Волынская земля, Луческ, 18-е лето Унемыслово
Близилась полночь, город Луческ спал на горе над Стырью. Кроме полноликой луны, некому было видеть, как Унемыслова княгиня, закутавшись с головой в широкий платок бурой шерсти, вдвоем со служанкой вышла за ворота. Лунный свет отражался в широких лужах на дороге и сам казался скользким, как лед. Скорее бы уже снег! Скорее бы Мокошь выбелила землю новым своим полотном, чтобы не было так непроглядно черно по ночам и так уныло короткими серыми днями.
Княжий двор стоял в городце, а бани выстроились чередой внизу, вдоль речного берега. Опираясь на руку челядинки, княгиня пробиралась по грязной после дождя тропе. Не рано ли она встала? Ведь седьмые роды – не шутка, не молоденькая уже… Но пропустишь полнолуние – потом еще месяц ждать в неизвестности и страхе. Наконец-то, после шестерых сыновей, судички послали Велегневе долгожданную дочь. Троих младших сыновей повитуха заворачивала сразу после рождения в старую княгинину рубаху, приговаривая: «Дай, Мокошь, дочь на смену матери», и вот наконец Мокошь откликнулась. Но всю беременность княгине снились ужасные сны: будто живот вдруг пропал, дитя украдено. Когда накатывала дурнота и тяжесть, мерещилось, будто во чреве лежит не младенец, а большой черный камень. Он даже снился ей.
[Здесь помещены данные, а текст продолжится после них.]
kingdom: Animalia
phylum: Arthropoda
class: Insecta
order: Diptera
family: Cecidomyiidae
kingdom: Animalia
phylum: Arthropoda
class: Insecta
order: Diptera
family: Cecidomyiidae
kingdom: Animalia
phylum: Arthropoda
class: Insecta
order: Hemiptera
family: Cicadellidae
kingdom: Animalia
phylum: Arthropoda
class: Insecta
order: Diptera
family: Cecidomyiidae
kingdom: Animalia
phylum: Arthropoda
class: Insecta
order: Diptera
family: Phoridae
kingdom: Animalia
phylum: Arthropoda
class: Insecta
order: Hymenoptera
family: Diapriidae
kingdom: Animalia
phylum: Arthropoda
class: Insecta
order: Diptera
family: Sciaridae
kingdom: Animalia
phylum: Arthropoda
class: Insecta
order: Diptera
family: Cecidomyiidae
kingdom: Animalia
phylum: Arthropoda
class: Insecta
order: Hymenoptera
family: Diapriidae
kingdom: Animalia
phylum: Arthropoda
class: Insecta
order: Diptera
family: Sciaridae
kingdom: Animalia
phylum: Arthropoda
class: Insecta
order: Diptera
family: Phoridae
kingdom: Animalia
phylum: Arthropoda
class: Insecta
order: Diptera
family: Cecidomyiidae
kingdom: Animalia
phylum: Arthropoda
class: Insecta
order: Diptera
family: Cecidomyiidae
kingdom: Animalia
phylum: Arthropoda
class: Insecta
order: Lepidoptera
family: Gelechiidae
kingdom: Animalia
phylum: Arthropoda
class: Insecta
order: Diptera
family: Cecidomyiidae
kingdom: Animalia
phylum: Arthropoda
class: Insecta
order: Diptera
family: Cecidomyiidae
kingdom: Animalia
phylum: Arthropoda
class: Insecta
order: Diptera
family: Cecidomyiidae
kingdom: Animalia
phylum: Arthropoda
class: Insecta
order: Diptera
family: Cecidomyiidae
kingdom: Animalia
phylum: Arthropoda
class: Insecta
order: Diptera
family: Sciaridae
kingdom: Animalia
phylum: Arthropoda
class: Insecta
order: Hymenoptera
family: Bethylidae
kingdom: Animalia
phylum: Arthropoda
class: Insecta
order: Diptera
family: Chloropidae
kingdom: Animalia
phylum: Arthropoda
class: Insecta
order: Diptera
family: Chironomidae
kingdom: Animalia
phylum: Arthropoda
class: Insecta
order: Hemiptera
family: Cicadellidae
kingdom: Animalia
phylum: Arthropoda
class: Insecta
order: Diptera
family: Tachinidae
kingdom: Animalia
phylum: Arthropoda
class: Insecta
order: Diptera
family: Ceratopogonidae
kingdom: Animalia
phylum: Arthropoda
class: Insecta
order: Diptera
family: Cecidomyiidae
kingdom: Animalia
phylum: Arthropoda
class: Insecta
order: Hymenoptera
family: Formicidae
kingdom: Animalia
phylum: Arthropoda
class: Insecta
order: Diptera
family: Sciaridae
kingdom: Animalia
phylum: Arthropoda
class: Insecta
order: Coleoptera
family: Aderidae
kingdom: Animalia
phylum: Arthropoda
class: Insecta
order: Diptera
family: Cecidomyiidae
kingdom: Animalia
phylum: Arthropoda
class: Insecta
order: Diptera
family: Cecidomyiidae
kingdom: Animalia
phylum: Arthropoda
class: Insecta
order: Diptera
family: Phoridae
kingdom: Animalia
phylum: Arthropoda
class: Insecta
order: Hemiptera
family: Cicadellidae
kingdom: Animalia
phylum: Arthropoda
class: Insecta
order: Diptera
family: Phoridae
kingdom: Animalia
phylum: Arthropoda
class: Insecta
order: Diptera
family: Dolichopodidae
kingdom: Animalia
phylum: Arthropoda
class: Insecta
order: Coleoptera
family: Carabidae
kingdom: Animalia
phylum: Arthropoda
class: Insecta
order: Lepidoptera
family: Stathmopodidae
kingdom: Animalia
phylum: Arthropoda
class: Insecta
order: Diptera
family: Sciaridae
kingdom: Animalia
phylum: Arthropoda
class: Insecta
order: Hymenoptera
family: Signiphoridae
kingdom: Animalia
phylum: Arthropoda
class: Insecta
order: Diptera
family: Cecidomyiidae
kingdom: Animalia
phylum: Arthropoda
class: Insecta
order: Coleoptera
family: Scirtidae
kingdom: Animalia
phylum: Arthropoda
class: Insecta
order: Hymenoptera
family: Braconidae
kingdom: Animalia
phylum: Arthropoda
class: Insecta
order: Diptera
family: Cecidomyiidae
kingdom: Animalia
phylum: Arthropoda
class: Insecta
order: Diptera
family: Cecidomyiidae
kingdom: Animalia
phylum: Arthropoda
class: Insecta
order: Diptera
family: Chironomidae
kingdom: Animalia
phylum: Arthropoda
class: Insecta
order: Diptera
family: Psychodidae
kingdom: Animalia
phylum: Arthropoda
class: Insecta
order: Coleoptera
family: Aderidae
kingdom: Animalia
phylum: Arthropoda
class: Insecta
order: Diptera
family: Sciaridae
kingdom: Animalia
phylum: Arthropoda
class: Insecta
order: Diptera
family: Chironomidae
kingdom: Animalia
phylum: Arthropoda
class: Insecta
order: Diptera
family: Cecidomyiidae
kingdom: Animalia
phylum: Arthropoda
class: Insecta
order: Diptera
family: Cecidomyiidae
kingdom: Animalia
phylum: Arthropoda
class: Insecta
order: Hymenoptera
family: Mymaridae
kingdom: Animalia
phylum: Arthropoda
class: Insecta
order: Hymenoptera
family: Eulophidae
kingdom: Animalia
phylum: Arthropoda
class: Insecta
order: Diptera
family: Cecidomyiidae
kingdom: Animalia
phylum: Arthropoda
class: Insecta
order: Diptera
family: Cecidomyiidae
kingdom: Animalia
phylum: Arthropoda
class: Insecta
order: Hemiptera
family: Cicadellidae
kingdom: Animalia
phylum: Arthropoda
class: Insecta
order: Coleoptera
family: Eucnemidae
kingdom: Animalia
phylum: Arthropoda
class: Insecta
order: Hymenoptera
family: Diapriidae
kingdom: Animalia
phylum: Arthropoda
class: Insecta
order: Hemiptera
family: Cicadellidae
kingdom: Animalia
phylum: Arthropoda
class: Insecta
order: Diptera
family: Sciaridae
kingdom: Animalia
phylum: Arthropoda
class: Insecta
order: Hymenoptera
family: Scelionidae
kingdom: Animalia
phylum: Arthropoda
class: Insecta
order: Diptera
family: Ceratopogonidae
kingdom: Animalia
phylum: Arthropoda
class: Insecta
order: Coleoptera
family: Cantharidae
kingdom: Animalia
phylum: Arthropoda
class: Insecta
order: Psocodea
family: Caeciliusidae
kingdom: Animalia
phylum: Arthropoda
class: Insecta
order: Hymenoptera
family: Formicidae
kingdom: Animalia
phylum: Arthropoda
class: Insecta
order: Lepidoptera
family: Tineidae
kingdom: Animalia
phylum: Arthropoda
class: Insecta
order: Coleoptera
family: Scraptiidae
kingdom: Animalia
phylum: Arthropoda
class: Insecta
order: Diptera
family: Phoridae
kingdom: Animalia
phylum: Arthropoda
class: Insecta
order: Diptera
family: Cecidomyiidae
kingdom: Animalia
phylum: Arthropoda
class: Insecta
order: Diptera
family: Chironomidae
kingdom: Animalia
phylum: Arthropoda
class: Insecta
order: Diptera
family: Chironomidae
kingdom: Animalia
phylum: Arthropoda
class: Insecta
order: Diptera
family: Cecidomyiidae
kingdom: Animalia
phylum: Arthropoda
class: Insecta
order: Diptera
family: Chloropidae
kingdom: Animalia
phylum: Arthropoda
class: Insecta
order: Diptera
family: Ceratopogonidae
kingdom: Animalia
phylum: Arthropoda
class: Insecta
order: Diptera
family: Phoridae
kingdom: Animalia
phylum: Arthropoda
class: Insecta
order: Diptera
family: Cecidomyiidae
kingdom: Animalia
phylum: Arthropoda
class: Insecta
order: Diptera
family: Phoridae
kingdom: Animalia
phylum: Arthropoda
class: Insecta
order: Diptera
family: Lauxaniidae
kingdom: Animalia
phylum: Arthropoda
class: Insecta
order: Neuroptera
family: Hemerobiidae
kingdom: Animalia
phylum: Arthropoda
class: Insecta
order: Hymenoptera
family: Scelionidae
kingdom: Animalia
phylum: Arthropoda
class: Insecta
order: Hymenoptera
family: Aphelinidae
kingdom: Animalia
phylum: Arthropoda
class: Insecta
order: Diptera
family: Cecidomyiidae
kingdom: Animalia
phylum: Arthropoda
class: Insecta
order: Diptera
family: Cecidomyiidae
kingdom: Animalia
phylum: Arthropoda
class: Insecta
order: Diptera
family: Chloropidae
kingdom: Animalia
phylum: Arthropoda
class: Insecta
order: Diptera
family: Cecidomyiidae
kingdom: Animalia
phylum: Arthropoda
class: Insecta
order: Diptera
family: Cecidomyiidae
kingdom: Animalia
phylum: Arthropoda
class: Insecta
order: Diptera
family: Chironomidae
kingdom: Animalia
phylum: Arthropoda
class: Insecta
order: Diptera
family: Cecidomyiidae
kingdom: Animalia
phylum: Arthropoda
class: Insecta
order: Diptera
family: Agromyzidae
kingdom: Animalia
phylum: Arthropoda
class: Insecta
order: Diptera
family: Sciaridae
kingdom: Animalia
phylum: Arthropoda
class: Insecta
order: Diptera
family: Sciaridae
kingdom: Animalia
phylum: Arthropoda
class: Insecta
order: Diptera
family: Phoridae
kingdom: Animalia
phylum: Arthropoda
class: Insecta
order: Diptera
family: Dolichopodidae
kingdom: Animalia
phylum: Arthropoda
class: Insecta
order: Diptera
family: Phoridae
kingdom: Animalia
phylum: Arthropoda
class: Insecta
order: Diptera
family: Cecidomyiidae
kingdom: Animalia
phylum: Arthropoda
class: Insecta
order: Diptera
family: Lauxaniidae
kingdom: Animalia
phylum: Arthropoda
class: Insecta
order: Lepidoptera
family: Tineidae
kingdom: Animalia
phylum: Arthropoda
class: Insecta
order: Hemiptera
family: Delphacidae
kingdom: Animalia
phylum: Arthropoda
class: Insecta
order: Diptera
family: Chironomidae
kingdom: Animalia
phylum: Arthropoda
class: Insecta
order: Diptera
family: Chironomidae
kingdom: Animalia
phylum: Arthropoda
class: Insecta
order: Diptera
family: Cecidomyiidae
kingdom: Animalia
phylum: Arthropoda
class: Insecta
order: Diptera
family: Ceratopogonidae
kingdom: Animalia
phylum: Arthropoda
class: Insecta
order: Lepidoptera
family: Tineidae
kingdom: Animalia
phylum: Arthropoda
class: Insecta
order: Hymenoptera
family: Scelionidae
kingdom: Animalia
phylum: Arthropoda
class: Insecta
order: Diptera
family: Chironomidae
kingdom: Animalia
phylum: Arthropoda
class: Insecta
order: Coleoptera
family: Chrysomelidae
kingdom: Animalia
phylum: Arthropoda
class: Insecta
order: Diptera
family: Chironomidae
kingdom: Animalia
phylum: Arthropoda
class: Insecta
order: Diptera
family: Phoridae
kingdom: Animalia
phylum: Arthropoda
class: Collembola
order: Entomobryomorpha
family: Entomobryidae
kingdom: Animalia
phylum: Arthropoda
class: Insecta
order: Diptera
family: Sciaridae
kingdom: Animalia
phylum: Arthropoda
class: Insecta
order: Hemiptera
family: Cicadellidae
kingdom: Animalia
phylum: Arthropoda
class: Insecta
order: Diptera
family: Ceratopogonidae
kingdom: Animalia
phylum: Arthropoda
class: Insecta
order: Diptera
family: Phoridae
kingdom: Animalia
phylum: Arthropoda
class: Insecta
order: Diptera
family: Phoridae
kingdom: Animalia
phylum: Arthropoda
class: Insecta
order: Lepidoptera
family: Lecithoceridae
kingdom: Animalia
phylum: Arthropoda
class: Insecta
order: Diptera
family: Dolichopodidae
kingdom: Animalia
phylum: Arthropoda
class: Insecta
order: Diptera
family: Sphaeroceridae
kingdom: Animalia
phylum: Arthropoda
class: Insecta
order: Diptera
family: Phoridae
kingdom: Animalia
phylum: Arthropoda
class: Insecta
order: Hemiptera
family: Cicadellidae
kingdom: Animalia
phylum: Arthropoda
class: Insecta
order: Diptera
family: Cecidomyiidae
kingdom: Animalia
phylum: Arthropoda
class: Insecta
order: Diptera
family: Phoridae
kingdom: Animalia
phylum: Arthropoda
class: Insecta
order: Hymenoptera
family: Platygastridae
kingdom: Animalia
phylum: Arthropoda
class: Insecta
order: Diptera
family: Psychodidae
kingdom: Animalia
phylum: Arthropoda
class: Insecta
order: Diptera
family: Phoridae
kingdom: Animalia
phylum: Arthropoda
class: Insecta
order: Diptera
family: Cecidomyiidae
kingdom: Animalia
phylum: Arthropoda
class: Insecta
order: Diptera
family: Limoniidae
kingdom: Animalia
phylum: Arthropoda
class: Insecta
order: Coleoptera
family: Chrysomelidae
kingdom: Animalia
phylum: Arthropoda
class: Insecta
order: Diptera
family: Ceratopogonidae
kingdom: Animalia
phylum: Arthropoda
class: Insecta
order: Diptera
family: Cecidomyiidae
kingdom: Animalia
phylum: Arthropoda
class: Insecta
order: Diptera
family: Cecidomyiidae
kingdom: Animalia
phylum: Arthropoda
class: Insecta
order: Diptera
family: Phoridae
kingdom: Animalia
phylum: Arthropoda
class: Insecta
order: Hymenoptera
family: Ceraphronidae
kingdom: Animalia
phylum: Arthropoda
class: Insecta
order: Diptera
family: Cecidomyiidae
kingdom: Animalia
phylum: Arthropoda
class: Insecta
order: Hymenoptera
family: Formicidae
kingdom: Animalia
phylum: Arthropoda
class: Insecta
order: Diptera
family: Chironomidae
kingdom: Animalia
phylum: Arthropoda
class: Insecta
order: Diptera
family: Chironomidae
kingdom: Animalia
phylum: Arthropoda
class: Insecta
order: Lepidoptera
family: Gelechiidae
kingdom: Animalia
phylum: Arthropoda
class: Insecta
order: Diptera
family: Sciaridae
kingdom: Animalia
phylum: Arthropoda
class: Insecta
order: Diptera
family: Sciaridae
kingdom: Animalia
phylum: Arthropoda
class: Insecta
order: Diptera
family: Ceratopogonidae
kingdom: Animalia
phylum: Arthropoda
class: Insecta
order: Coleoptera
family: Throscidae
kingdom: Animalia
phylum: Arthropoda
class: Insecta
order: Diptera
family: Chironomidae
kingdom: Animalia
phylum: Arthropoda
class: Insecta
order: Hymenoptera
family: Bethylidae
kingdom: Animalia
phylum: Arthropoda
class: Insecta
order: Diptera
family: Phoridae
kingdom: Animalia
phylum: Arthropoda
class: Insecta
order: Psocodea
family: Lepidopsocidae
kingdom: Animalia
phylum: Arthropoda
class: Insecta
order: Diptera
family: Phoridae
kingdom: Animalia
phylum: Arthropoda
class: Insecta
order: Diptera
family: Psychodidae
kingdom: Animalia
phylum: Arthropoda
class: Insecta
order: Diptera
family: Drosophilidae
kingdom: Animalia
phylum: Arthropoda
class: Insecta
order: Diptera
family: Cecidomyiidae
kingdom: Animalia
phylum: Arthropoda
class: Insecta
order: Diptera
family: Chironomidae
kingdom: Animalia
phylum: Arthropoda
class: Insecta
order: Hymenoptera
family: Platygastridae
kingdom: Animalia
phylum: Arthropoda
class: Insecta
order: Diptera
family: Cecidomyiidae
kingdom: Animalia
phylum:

Но худший сон увидел сам Унемысл – за месяц до родов жены, когда в Луческе и окрестных весях начали чесать лен. Привиделось ему, будто бы входят в избу две бабы, и одна другой говорит: давай, дескать, скрадем дитя у княгини, головешку взамен подложим! И даже одну он вроде бы узнал, видел ее, когда большухи приносили первые пучки льна для жертвы Мокоши. Но, проснувшись, не сумел вспомнить лицо.
Однако обережная ворожба сделала свое дело, роды прошли благополучно – на свет появилась не головешка и не камень, а миленькая здоровая девочка. И все-таки тревога княгини не улеглась, в первое же полнолуние она велела послать в Дорогоще за бабой Намыкой – самой старой в округе, самой искусной в пытании судьбы.
Та пришла, когда Велегнева уже сидела на лавке в пустой холодной бане. Огня не зажигали – через распахнутую дверь ярко светила луна. В воздухе висел слабый дух дыма и обережных трав, которыми мыли роженицу шесть дней назад; порывы ветра приносили снаружи запах палой листвы и осеннего дождя. Княгиня ждала, дрожа и прислушиваясь к каждому шороху. Вот-вот сейчас из-за печки или из тьмы черных углов вылезет мора – косматая-волосатая старушка ростом с дитя…
Когда появилась Намыка, княгиня задрожала сильнее. Усохшая от старости бабка и сама сделалась словно десятилетняя девочка, только на спине у нее, ближе к левому плечу, вырос горб, и она ковыляла, перекошенная его тяжестью. Из-под белого шушуна виднелся подол черной старушечьей плахты. Белый платок плотно облегал ее голову. Она сняла его, и по плечам рассыпались тонкие, как свет, и седые, как иней, слабые волосы. Беззубые челюсти подчеркивали выпяченный подбородок, скулы были плотно обтянуты тонкой кожей. Запавшие мутные глаза, казалось, смотрят сквозь явь и видят иное. А где взор, там и душа. От старухи веяло Навью, где она, по сути, уже давно пребывала. Лишь дряхлое тело ее все еще бродило по белому свету, и это само по себе внушало жуть. Особенно здесь, в бане, что стоит на меже между миром живых и миром мертвых.
Намыка принесла с собой прялку и волну – белую кудель из чесаной овечьей шерсти. Вот она затворила за собой дверь, и в бане стало почти темно – теперь только в оконце светил лунный луч, сам похожий на нить. Велегнева сидела на середине лавки, сжав руки на коленях, – вот бы забиться в угол, но углов-то она боялась пуще всего. Дрожь пробирала ее с ног до головы, теснило в груди, тянуло бежать отсюда на вольный осенний воздух.